The NCAA's 2016 and 2024 Mental Health Best Practice documents outline essential guidelines for athletic programs, including mental health recognition, referral pathways, and critical incident management. Despite these recommendations, there remains a significant gap in literature and practice regarding the response to and management of suicide bereavement among athletic trainers (ATs), highlighting the need for further exploration of their experiences and institutional responses following a student-athlete's death by suicide
To explore the lived experiences of collegiate ATs following the death of a student-athlete by suicide.
Qualitative.
Individual interview.
12 ATs (age=37±7 years; credentialed experience=14±7 years) who were providing patient care to a student-athlete who died by suicide.
Each AT completed a semi-structured, audio-only interview. Interviews were audio-recorded and transcribed verbatim. Analysis followed the consensual qualitative research tradition using a 3-person coding team. Credibility and trustworthiness were established through member checking, triangulation, and internal auditing.
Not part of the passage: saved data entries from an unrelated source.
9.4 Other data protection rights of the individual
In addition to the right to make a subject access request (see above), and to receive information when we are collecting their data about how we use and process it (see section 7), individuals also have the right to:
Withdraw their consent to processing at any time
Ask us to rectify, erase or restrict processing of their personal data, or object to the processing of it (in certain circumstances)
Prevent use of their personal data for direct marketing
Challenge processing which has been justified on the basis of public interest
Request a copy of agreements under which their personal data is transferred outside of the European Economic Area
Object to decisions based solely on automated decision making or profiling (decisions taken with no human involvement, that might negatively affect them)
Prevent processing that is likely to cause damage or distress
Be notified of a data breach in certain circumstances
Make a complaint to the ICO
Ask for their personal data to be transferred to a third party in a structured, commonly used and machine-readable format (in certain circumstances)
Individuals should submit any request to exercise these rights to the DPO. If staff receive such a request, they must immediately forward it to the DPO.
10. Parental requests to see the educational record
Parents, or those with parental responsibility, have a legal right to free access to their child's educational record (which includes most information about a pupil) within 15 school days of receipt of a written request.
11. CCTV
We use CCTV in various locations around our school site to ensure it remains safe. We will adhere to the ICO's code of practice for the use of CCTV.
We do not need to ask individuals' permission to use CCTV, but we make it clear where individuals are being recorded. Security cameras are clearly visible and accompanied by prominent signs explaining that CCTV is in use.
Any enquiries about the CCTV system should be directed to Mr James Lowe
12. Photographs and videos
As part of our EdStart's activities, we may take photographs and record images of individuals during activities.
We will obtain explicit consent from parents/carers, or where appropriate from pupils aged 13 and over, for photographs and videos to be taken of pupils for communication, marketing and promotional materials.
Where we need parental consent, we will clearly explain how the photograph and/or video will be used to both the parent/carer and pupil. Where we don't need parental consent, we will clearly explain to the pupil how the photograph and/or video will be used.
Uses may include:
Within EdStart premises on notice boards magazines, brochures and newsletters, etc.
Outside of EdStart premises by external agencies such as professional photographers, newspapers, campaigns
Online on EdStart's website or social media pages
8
Participants revealed several experiences and reactions following the death of a student-athlete by suicide that focused on their institutional reaction, their emotional reaction and coping mechanisms, and shared advice for other ATs moving forward. Following the student-athlete death by suicide, ATs shared their institutional reaction, which included a collaborative approach with resources and changes to policy, procedures, and their overall system. They also shared their emotional reaction and coping mechanisms following the death, which included a grief response influenced by guilt, concern for other student-athletes, and the use, and lack of use, of support systems and formal therapy. Finally, they provided shared advice concerning death by suicide that included taking care of oneself and taking mental health seriously.
Following the death, most participants expressed grief and concern for others but often did not recognize themselves as needing help. Institutional policy and provider postvention strategies are recommended.